# Mathematics Colloquium

## Brief History of the Boltzmann-Sinai Hypothesis

### When

October 12, 2018 | 2:30 - 3:30 p.m.

### Where

Campbell Hall 443

### Speaker

Dr. Nandor Simanyi

### Abstract

The Boltzmann-Sinai Hypothesis dates back to 1963 as Sinai’s modern formulation of Ludwig Boltzmann’s statistical hypothesis in physics, actually as a conjecture: Every hardball system on a flat torus is (completely hyperbolic and) ergodic (i. e. ”chaotic”, by using a nowadays fashionable, but a bit profane language) after fixing the values of the obviously invariant kinetic quantities. In the half century since its inception, quite a few people have worked on this conjecture, made substantial steps in the proof, created useful concepts and technical tools, or proved the conjecture in some special cases, sometimes under natural assumptions. Recently I was able to complete this project by putting the last, missing piece of the puzzle to its place, getting the result in full generality. In the talk, I plan to present the brief history of the proof by sketching the most important concepts and technical tools that the proof required.

## Decidability of Thurston equivalence

### When

October 5, 2018 | 2:30 - 3:30 p.m.

### Where

Campbell Hall 443

### Speaker

Dr. Nikita Selinger, UAB Math. Department

### Abstract

In the early 1980’s Thurston proved a prominent theorem in the field of Complex Dynamics. His characterization theorem provides a topological criterion of whether a given Thurston map (i.e. a topological map with finite combinatorics) can be realized by a rational map. In a joint work with M. Yampolsky and K. Rafi, we produce an algorithm of checking whether two Thurston maps are equivalent.

## Using Computer Animations to Help Teach Mathematics

### When

September 28, 2018 | 2:30 - 3:30 p.m.

### Where

Campbell Hall 443

### Speaker

Mr. Michael Pogwizd

### Abstract

In this presentation, I share a collection of online images, animations, and videos designed to help students better understand mathematical concepts, ranging from high-school algebra to real analysis. Depending on their level of difficulty, chalk-board explanations of these concepts can require 10-20 minutes.

The visuals introduced in this presentation will do three things: 1), they will greatly reduce the amount of time needed to explain concepts; 2) they will increase the students’ understanding of the concepts; and 3) they will make learning math entertaining – not just an end unto itself, but a great way to improve retention.
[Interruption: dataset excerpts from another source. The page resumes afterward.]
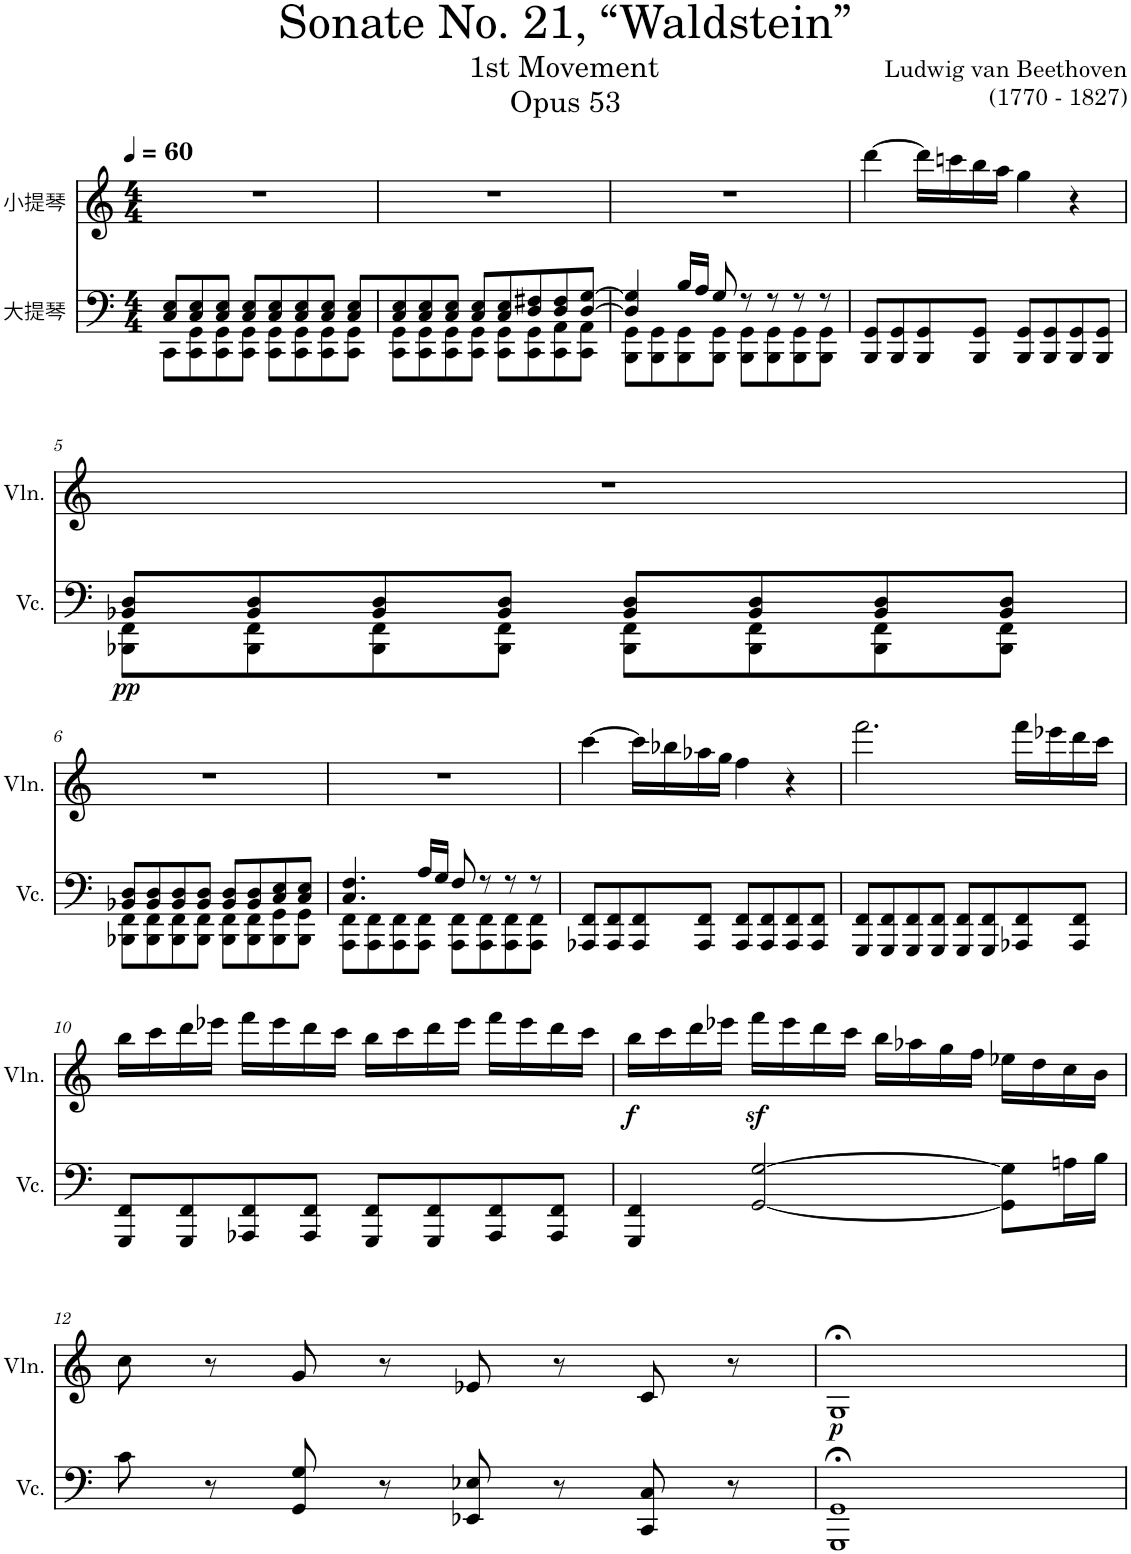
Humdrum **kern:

**kern	**dynam	**kern	**dynam
*part2	*part2	*part1	*part1
*staff2	*staff2	*staff1	*staff1
*I"大提琴	*	*I"小提琴	*
*clefF4	*	*clefG2	*
*k[]	*	*k[]	*
*M4/4	*	*M4/4	*
*MM60	*	*MM60	*
=1	=1	=1	=1
*^	*	*	*
8C/ 8E/L	8CC\L	.	1r	.
8C/ 8E/	8CC\ 8GG\	.	.	.
8C/ 8E/J	8CC\ 8GG\	.	.	.
8C/ 8E/L	8CC\ 8GG\J	.	.	.
8C/ 8E/	8CC\ 8GG\L	.	.	.
8C/ 8E/	8CC\ 8GG\	.	.	.
8C/ 8E/J	8CC\ 8GG\	.	.	.
8C/ 8E/L	8CC\ 8GG\J	.	.	.
=2	=2	=2	=2	=2
8C/ 8E/	8CC\ 8GG\L	.	1r	.
8C/ 8E/	8CC\ 8GG\	.	.	.
8C/ 8E/J	8CC\ 8GG\	.	.	.
8C/ 8E/L	8CC\ 8GG\J	.	.	.
8C/ 8E/	8CC\ 8GG\L	.	.	.
8D/ 8F#X/	8CC\ 8GG\	.	.	.
8D/ 8F#/	8CC\ 8AA\	.	.	.
[8D/ [8G/J	8CC\ 8AA\J	.	.	.
=3	=3	=3	=3	=3
4D/] 4G/]	8BBB\ 8GG\L	.	1r	.
.	8BBB\ 8GG\	.	.	.
16B/LL	8BBB\ 8GG\	.	.	.
16A/JJ	.	.	.	.
8G/	8BBB\ 8GG\J	.	.	.
8r	8BBB\ 8GG\L	.	.	.
8r	8BBB\ 8GG\	.	.	.
8r	8BBB\ 8GG\	.	.	.
8r	8BBB\ 8GG\J	.	.	.
*v	*v	*	*	*
=4	=4	=4	=4
8BBB/ 8GG/L	.	[4ddd\	.
8BBB/ 8GG/	.	.	.
8BBB/ 8GG/	.	16ddd\LL]	.
.	.	16cccn\	.
8BBB/ 8GG/J	.	16bb\	.
.	.	16aa\JJ	.
8BBB/ 8GG/L	.	4gg\	.
8BBB/ 8GG/	.	.	.
8BBB/ 8GG/	.	4r	.
8BBB/ 8GG/J	.	.	.
!!LO:LB:g=z
=5	=5	=5	=5
*^	*	*	*
!	!	!LO:DY:b	!	!
8BB-X/ 8D/L	8BBB-X\ 8FF\L	pp	1r	.
8BB-/ 8D/	8BBB-\ 8FF\	.	.	.
8BB-/ 8D/	8BBB-\ 8FF\	.	.	.
8BB-/ 8D/J	8BBB-\ 8FF\J	.	.	.
8BB-/ 8D/L	8BBB-\ 8FF\L	.	.	.
8BB-/ 8D/	8BBB-\ 8FF\	.	.	.
8BB-/ 8D/	8BBB-\ 8FF\	.	.	.
8BB-/ 8D/J	8BBB-\ 8FF\J	.	.	.
!!LO:LB:g=z
=6	=6	=6	=6	=6
8BB-X/ 8D/L	8BBB-X\ 8FF\L	.	1r	.
8BB-/ 8D/	8BBB-\ 8FF\	.	.	.
8BB-/ 8D/	8BBB-\ 8FF\	.	.	.
8BB-/ 8D/J	8BBB-\ 8FF\J	.	.	.
8BB-/ 8D/L	8BBB-\ 8FF\L	.	.	.
8BB-/ 8D/	8BBB-\ 8FF\	.	.	.
8C/ 8E/	8BBB-\ 8GG\	.	.	.
8C/ 8E/J	8BBB-\ 8GG\J	.	.	.
=7	=7	=7	=7	=7
4.C/ 4.F/	8AAA\ 8FF\L	.	1r	.
.	8AAA\ 8FF\	.	.	.
.	8AAA\ 8FF\	.	.	.
16A/LL	8AAA\ 8FF\J	.	.	.
16G/JJ	.	.	.	.
8F/	8AAA\ 8FF\L	.	.	.
8r	8AAA\ 8FF\	.	.	.
8r	8AAA\ 8FF\	.	.	.
8r	8AAA\ 8FF\J	.	.	.
*v	*v	*	*	*
=8	=8	=8	=8
8AAA-X/ 8FF/L	.	[4ccc\	.
8AAA-/ 8FF/	.	.	.
8AAA-/ 8FF/	.	16ccc\LL]	.
.	.	16bb-X\	.
8AAA-/ 8FF/J	.	16aa-X\	.
.	.	16gg\JJ	.
8AAA-/ 8FF/L	.	4ff\	.
8AAA-/ 8FF/	.	.	.
8AAA-/ 8FF/	.	4r	.
8AAA-/ 8FF/J	.	.	.
=9	=9	=9	=9
8GGG/ 8FF/L	.	2.fff\	.
8GGG/ 8FF/	.	.	.
8GGG/ 8FF/	.	.	.
8GGG/ 8FF/J	.	.	.
8GGG/ 8FF/L	.	.	.
8GGG/ 8FF/	.	.	.
8AAA-X/ 8FF/	.	16fff\LL	.
.	.	16eee-X\	.
8AAA-/ 8FF/J	.	16ddd\	.
.	.	16ccc\JJ	.
!!LO:LB:g=z
=10	=10	=10	=10
8GGG/ 8FF/L	.	16bb\LL	.
.	.	16ccc\	.
8GGG/ 8FF/	.	16ddd\	.
.	.	16eee-X\JJ	.
8AAA-X/ 8FF/	.	16fff\LL	.
.	.	16eee-\	.
8AAA-/ 8FF/J	.	16ddd\	.
.	.	16ccc\JJ	.
8GGG/ 8FF/L	.	16bb\LL	.
.	.	16ccc\	.
8GGG/ 8FF/	.	16ddd\	.
.	.	16eee-\JJ	.
8AAA-/ 8FF/	.	16fff\LL	.
.	.	16eee-\	.
8AAA-/ 8FF/J	.	16ddd\	.
.	.	16ccc\JJ	.
=11	=11	=11	=11
!	!	!	!LO:DY:b
4GGG/ 4FF/	.	16bb\LL	f
.	.	16ccc\	.
.	.	16ddd\	.
.	.	16eee-X\JJ	.
[2GG/ [2G/	.	16fffz<\LL	.
.	.	16eee-\	.
.	.	16ddd\	.
.	.	16ccc\JJ	.
.	.	16bb\LL	.
.	.	16aa-X\	.
.	.	16gg\	.
.	.	16ff\JJ	.
8GG\] 8G\]L	.	16ee-X\LL	.
.	.	16dd\	.
16An\L	.	16cc\	.
16B\JJ	.	16b\JJ	.
!!LO:LB:g=z
=12	=12	=12	=12
8c\	.	8cc\	.
8r	.	8r	.
8GG/ 8G/	.	8g/	.
8r	.	8r	.
8EE-X/ 8E-X/	.	8e-X/	.
8r	.	8r	.
8CC/ 8C/	.	8c/	.
8r	.	8r	.
=13	=13	=13	=13
!	!	!	!LO:DY:b
1GGG;< 1GG;<	.	1G;<	p
=	=	=	=
*-	*-	*-	*-
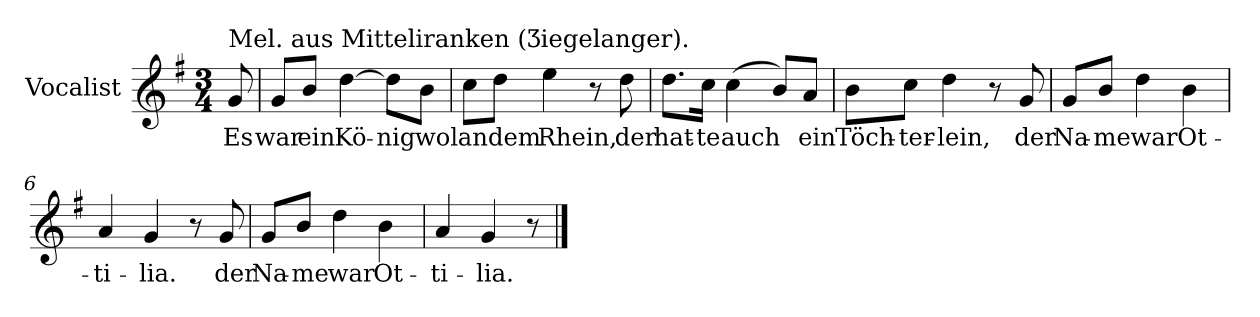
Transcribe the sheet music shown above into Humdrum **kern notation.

**kern	**text
*part1	*part1
*staff1	*staff1
*I"Vocalist	*
*k[f#]	*
*G:	*
*M3/4	*
=	=
!LO:TX:a:t=Mel. aus Mitteliranken (Ʒiegelanger).	!
8g	Es
=1	=1
8gL	war
8bJ	ein
[4dd	Kö-
8ddL]	-nig
8bJ	wol
=2	=2
8ccL	an
8ddJ	dem
4ee	Rhein,
8r	.
8dd	der
=3	=3
8.ddL	hat-
16ccJk	-te
(4cc	auch
8bL)	.
8aJ	ein
=4	=4
8bL	Töch-
8ccJ	-ter-
4dd	-lein,
8r	.
8g	der
=5	=5
8gL	Na-
8bJ	-me
4dd	war
4b	Ot-
=6	=6
4a	-ti-
4g	-lia.
8r	.
8g	der
=7	=7
8gL	Na-
8bJ	-me
4dd	war
4b	Ot-
=8	=8
4a	-ti-
4g	-lia.
8r	.
==	==
*-	*-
My goal is to demonstrate to members of the Math Department the advantages of using these visuals in teaching and tutoring. All animations are available to use for free and can be found on my UAB website.

## Spectral Theory for Systems of Ordinary Differential Equations with Distributional Coefficients

### When

September 14, 2018 | 2:30 - 3:30 p.m.

### Where

Campbell Hall 443

### Speaker

Rudi Weikard, Chair and Professor, Department of Mathematics, University of Alabama at Birmingham

### Abstract

We discuss the spectral theory of the first-order system $Ju'+qu=wf$ of differential equations on the real interval $(a,b)$ when $J$ is a constant, invertible skew-Hermitian matrix and $q$ and $w$ are matrices whose entries are distributions of order zero with $q$ Hermitian and $w$ non-negative. We do not require the definiteness condition customarily made on the coefficients of the equation.

Specifically, we construct associated minimal and maximal relations, and study self-adjoint restrictions of the maximal relation. For these we construct Green's function and prove the existence of a spectral (or generalized Fourier) transformation.

## Classical Matrix Inequalities and their Extensions

### When

May 2, 2018 | 2:30 - 3:30 p.m.

### Where

Campbell Hall 443

### Speaker

Tin-Yau Tam, Chair and Professor, Department of Mathematics and Statistics, Auburn University

### Abstract

We will discuss some classical matrix inequalities and their extensions including Schur-Horn inequalities, Sing-Thompson’s inequalities, Weyl-Horn’s inequalities, Bhatia’s inequality etc. Most of them are related to my new book *Matrix Inequalities and Their Extensions to Lie Groups*.

## Floating Mats and Sloping Beaches: Steklov Problem on Domains with Corners

### When

April 13, 2018 | 2:30 - 3:30 p.m.

### Where

Campbell Hall 443

### Speaker

Leonid Parnovski, University College London

### Abstract

I will discuss recent results on the asymptotic behaviour of eigenvalues of Steklov operators on domains with corners. These results are rather surprising: the asymptotics depends on the arithmetic properties of the corners.